Fictions, documentaires, séries, tous les tournages se sont arrêtés en Suisse romande. Une interruption qui touche producteurs, réalisateurs, comédiens, techniciens, métiers para-artistiques et qui aura des conséquences économiques désastreuses. Ce d'autant que le cinéma suisse n'est pas vraiment une industrie, plutôt une somme de petites structures de production, sans grande trésorerie. Les plus fragiles risquent de ne pas survivre à la pandémie.

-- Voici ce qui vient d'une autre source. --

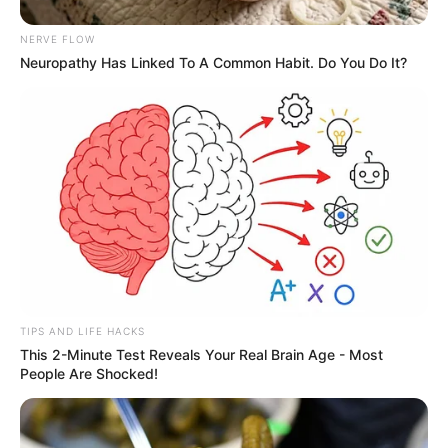
για τον εντοπισμό και τη σύλληψη των
δραστών.
NERVE FLOW
Neuropathy Has Linked To A Common Habit. Do You Do It?
Το περιστατικό έχει προκαλέσει έντονη
TIPS AND LIFE HACKS
This 2-Minute Test Reveals Your Real Brain Age - Most
ανησυχία στην περιοχή του Καράμπαμπα.
People Are Shocked!
Περισσότερα νέα από την Εύβοια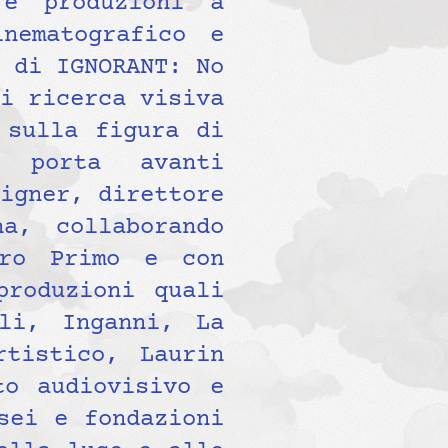
 e produzioni a
nematografico e
 di IGNORANT: No
i ricerca visiva
 sulla figura di
, porta avanti
igner, direttore
a, collaborando
tro Primo e con
produzioni quali
li, Inganni, La
tistico, Laurin
to audiovisivo e
sei e fondazioni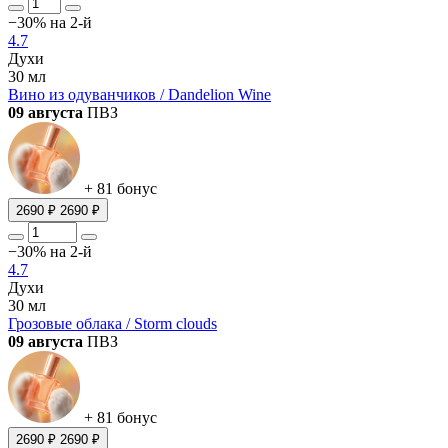
−30% на 2-й
4.7
Духи
30 мл
Вино из одуванчиков / Dandelion Wine
09 августа
ПВЗ
+ 81 бонус
2690 ₽
2690 ₽
−30% на 2-й
4.7
Духи
30 мл
Грозовые облака / Storm clouds
09 августа
ПВЗ
+ 81 бонус
2690 ₽
2690 ₽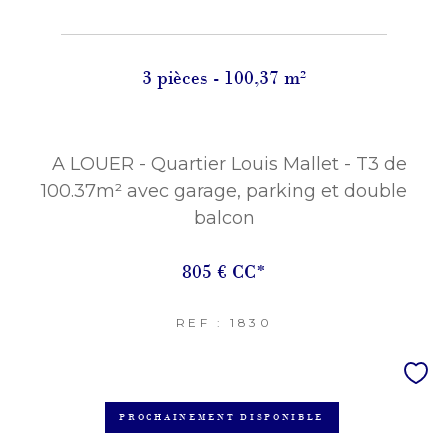
3 pièces - 100,37 m²
A LOUER - Quartier Louis Mallet - T3 de
100.37m² avec garage, parking et double
balcon
805 €
CC*
REF : 1830
PROCHAINEMENT DISPONIBLE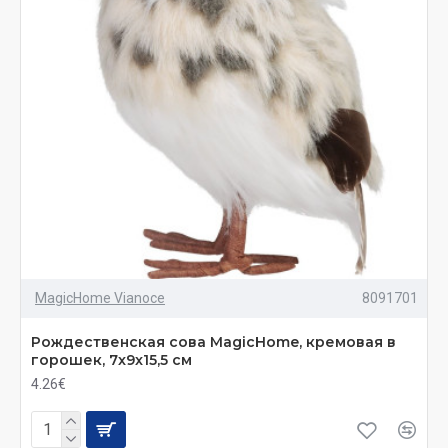
MagicHome Vianoce
8091701
Рождественская сова MagicHome, кремовая в
горошек, 7x9x15,5 см
4.26€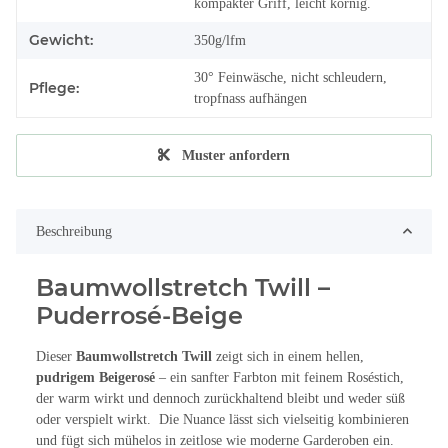
kompakter Griff, leicht körnig.
Gewicht:
350g/lfm
30° Feinwäsche, nicht schleudern,
Pflege:
tropfnass aufhängen
Muster anfordern
Beschreibung
Baumwollstretch Twill –
Puderrosé-Beige
Dieser
Baumwollstretch Twill
zeigt sich in einem hellen,
pudrigem Beigerosé
– ein sanfter Farbton mit feinem Roséstich,
der warm wirkt und dennoch zurückhaltend bleibt und weder süß
oder verspielt wirkt. Die Nuance lässt sich vielseitig kombinieren
und fügt sich mühelos in zeitlose wie moderne Garderoben ein.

Gérard Ruey, ancien producteur et secrétaire de Cinéforum- Fondation pour le cinéma - a mené une enquête auprès des producteurs. "Entre quinze et vingt tournages ont été arrêtés ou reportés, en majorité des documentaires mais aussi quatre fictions importantes. Rien que pour ces quelques films, les frais de surcoût s'élèvent à plus d'un million de francs", explique-t-il à la RTS.
Pas d'assurance en cas de force majeure
Qu'englobe ce million perdu? D'abord le coût du travail. Comme souvent dans le monde artistique, les acteurs du secteur sont sous contrat CDD, contrat à durée déterminée. Ils ne sont donc pas pris en charge, du moins pour l'instant, par le chômage technique. La priorité pour la profession est donc de payer tous ces gens qui n'ont pas demandé à se retrouver sans travail. Ensuite, il y a les impacts techniques indirects. Normalement, les productions ont des assurances qui couvrent les dommages de toutes natures, sauf ceux qui relèvent des cas de forces majeures. C'est le cas de la pandémie du coronavirus. Une charge qu'il faudra payer d'une manière ou d'une autre.

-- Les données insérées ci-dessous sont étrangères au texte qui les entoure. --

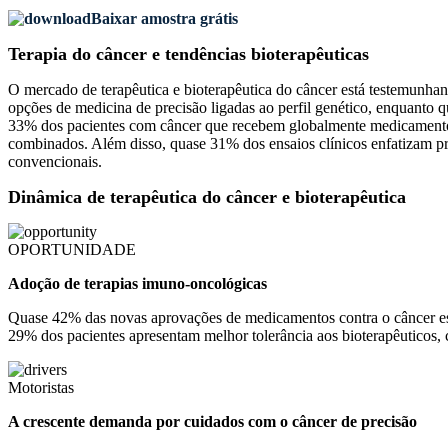
Baixar amostra grátis
Terapia do câncer e tendências bioterapêuticas
O mercado de terapêutica e bioterapêutica do câncer está testemunh
opções de medicina de precisão ligadas ao perfil genético, enquanto
33% dos pacientes com câncer que recebem globalmente medicamentos 
combinados. Além disso, quase 31% dos ensaios clínicos enfatizam p
convencionais.
Dinâmica de terapêutica do câncer e bioterapêutica
OPORTUNIDADE
Adoção de terapias imuno-oncológicas
Quase 42% das novas aprovações de medicamentos contra o câncer es
29% dos pacientes apresentam melhor tolerância aos bioterapêuticos,
Motoristas
A crescente demanda por cuidados com o câncer de precisão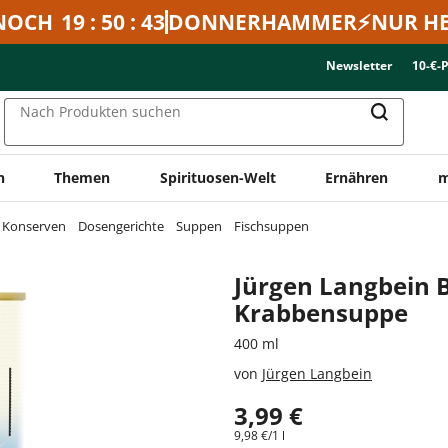
NOCH
19 : 50 : 43
DONNERHAMMER⚡NUR HE
Newsletter
10-€-
Nach Produkten suchen
n
Themen
Spirituosen-Welt
Ernähren
m
& Konserven
Dosengerichte
Suppen
Fischsuppen
Jürgen Langbein
Krabbensuppe
400 ml
von
Jürgen Langbein
3,99 €
9,98 €/1 l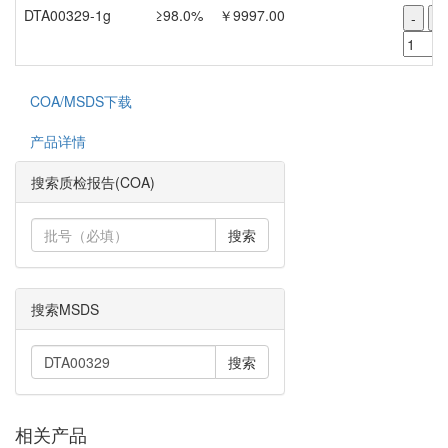
DTA00329-1g
≥98.0%
￥9997.00
-
+
COA/MSDS下载
产品详情
搜索质检报告(COA)
搜索
搜索MSDS
搜索
相关产品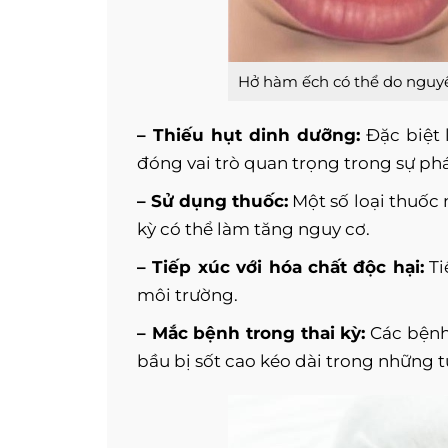
Hở hàm ếch có thể do nguy
– Thiếu hụt dinh dưỡng:
Đặc biệt l
đóng vai trò quan trọng trong sự phát
– Sử dụng thuốc:
Một số loại thuốc 
kỳ có thể làm tăng nguy cơ.
– Tiếp xúc với hóa chất độc hại:
Ti
môi trường.
– Mắc bệnh trong thai kỳ:
Các bệnh 
bầu bị sốt cao kéo dài trong những t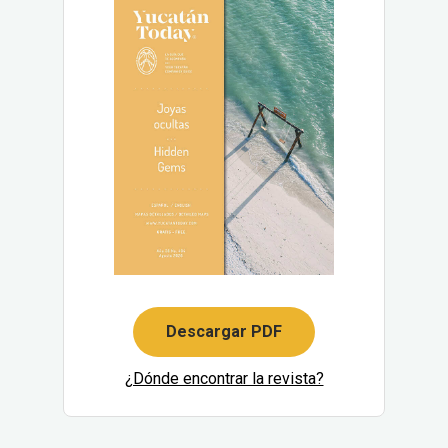
Descargar PDF
¿Dónde encontrar la revista?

Surtout, éviter de bloquer l'avenir
Cineforum est en contact étroit avec l'Office fédérale de la Culture et la SSR pour envisager différentes mesures qui combleraient ces manques mais aucune n'est vraiment satisfaisante aux yeux de Gérad Ruey. "Une des possibilités serait que les producteurs puissent bénéficier d'un financement complémentaire justifié par des dépenses supplémentaires. Mais pour l'heure, ce financement est pris sur le crédit ordinaire du cinéma. De fait, cet argent ne sera plus disponible quand il s'agira de relancer la machine. La profession va essayer d'amortir le choc mais il faut absolument des moyens supplémentaires alloués à nos différents fonds pour éviter que l'avenir ne soit bloqué. Si, comme Macron l'a dit, nous sommes en guerre, alors il nous faut un plan Marshall".

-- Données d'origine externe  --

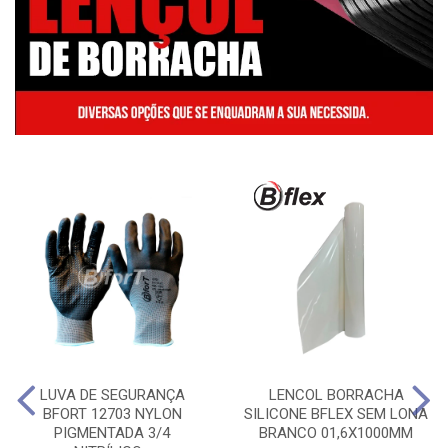
LUVA DE SEGURANÇA
LENCOL BORRACHA
BFORT 12703 NYLON
SILICONE BFLEX SEM LONA
PIGMENTADA 3/4
BRANCO 01,6X1000MM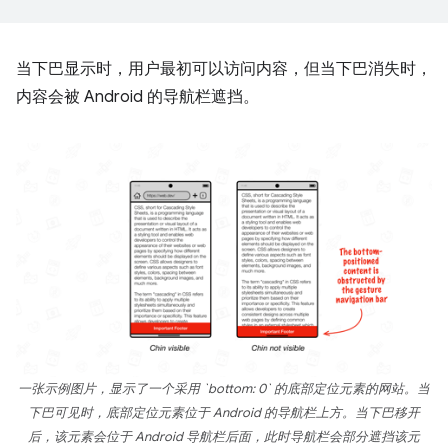
当下巴显示时，用户最初可以访问内容，但当下巴消失时，
内容会被 Android 的导航栏遮挡。
一张示例图片，显示了一个采用 `bottom: 0` 的底部定位元素的网站。当
下巴可见时，底部定位元素位于 Android 的导航栏上方。当下巴移开
后，该元素会位于 Android 导航栏后面，此时导航栏会部分遮挡该元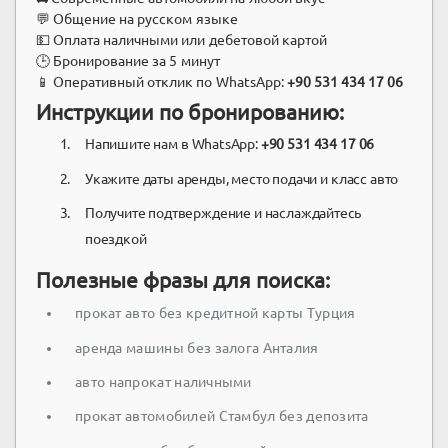
💬 Общение на русском языке
💵 Оплата наличными или дебетовой картой
🕒 Бронирование за 5 минут
📱 Оперативный отклик по WhatsApp:
+90 531 434 17 06
Инструкции по бронированию:
Напишите нам в WhatsApp:
+90 531 434 17 06
Укажите даты аренды, место подачи и класс авто
Получите подтверждение и наслаждайтесь
поездкой
Полезные фразы для поиска:
прокат авто без кредитной карты Турция
аренда машины без залога Анталия
авто напрокат наличными
прокат автомобилей Стамбул без депозита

Les séries, point fort de l'industrie
Autre secteur touché, les séries qui sont les poids lourds de l'industrie du cinéma, et sur lesquelles mise beaucoup la SSR. Le propre de la série est d'aller vite pour dépenser moins. Deux étaient en projet, une seule vraisemblablement pourra voir le jour cette année, sans compter l'interruption du tournage de la troisième saison de "Wilder", d'un budget s'élevant à 6 millions de francs - plus qu'un long métrage normal. Une série permet à une soixantaine de personnes de travailler pendant quatre mois. Leur abandon ou leur report engendre donc des conséquences catastrophiques, sans compter les dégâts sur la post-production. Pour Gérard Ruey, il y a aussi de la casse, c'est inévitable, mais le pire à ses yeux serait que la Suisse perde ses compétences. "Le tissu est très fragile, il suffit d'un rien pour que les gens quittent le métier".
"Cellule de crise" sauvée
Dans ce chapelet de mauvaises nouvelles, un miracle! Le tournage de la bien-nommée série "Cellule de crise" du Genevois Jacob Berger a été bouclé quelques jours seulement avant qu'il soit interdit de voyager en Europe.
Tout a été terminé à temps, reste le montage. "J'ai déjà un peu commencé mais il est très difficile de travailler à distance. La série va donc se mettre sur pause, et nous la reprendrons quand nous serons en mesure d'être tous ensemble, de manière continue ou épisodique", conclut le réalisateur.